Granny birth doctor Severino
Antinori was acquitted Friday of trafficking in eggs.
Along with associates, he was cleared of conspiracy to trade
human gametes and was sent to trial for minor offences.
Last February a Milan court sentenced the controversial
world-famous Italian gynaecologist to seven years, two months in
jail for taking eight eggs from a Spanish nurse without her
permission in April 2016.
The court also suspended him from his profession for five
years, six months, and convicted four other people in relation
to the case, with sentences of up to five years, two months.
It ruled that the Matris clinic where the eggs were taken
must remain impounded until the definitive sentence on the case
is handed down.
The young nurse, who was being treated at the Milan clinic
for an ovarian cyst, told police she was bound, sedated, forced
to undergo removal of her eggs and deprived of her cell phone
throughout the procedure.
However, there is a separate case ongoing against the nurse,
in which she is accused of slandering Antinori.

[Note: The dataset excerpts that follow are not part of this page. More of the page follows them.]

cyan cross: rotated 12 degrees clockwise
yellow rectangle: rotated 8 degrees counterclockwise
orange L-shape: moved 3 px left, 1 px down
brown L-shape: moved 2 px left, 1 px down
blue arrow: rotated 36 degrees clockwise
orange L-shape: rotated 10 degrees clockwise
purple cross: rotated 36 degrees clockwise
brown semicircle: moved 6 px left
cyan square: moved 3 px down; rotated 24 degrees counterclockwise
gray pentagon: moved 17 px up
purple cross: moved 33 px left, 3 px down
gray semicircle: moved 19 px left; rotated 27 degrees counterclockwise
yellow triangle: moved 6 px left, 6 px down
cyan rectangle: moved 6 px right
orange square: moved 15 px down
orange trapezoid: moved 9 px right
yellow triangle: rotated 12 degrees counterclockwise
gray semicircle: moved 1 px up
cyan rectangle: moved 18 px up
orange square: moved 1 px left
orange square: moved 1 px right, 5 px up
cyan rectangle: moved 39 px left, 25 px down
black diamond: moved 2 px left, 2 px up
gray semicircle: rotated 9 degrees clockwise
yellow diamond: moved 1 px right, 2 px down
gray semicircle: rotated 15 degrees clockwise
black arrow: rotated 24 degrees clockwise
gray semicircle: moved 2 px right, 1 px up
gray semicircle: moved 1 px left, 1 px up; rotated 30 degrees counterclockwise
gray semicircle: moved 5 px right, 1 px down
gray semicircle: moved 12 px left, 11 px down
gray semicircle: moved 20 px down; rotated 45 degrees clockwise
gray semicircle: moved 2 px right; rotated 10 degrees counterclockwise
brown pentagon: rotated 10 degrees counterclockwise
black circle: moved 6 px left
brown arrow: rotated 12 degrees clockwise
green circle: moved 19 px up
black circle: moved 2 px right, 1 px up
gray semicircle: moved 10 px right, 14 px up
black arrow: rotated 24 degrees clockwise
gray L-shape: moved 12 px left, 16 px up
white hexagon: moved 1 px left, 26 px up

Antinori, 72, became famous for the world's first 'granny
births'.
In 1994 he assisted Italian woman Rossana Della Corte, aged
63, in becoming pregnant.
She became one of the oldest women in history to give birth.
In May 2006 it was announced that 62-year-old East Sussex
child psychiatrist, Patricia Rashbrook, was seven months
pregnant after being treated by Antinori, who said that 62 or 63
was the upper limit for IVF in healthy women.
He commented that he would only consider couples with at
least 20 years' life expectancy left for fertility treatment.
Josephine Quintavalle, from Comment on Reproductive Ethics
(CORE), accused Rashbrook of selfishness and said it would be
extremely difficult for a child to have a mother who is as old
as a grandmother.
In May 2009, after it was announced a 66-year-old woman was
pregnant, he criticised her decision saying that he felt she was
too old and may not live long enough to raise her child.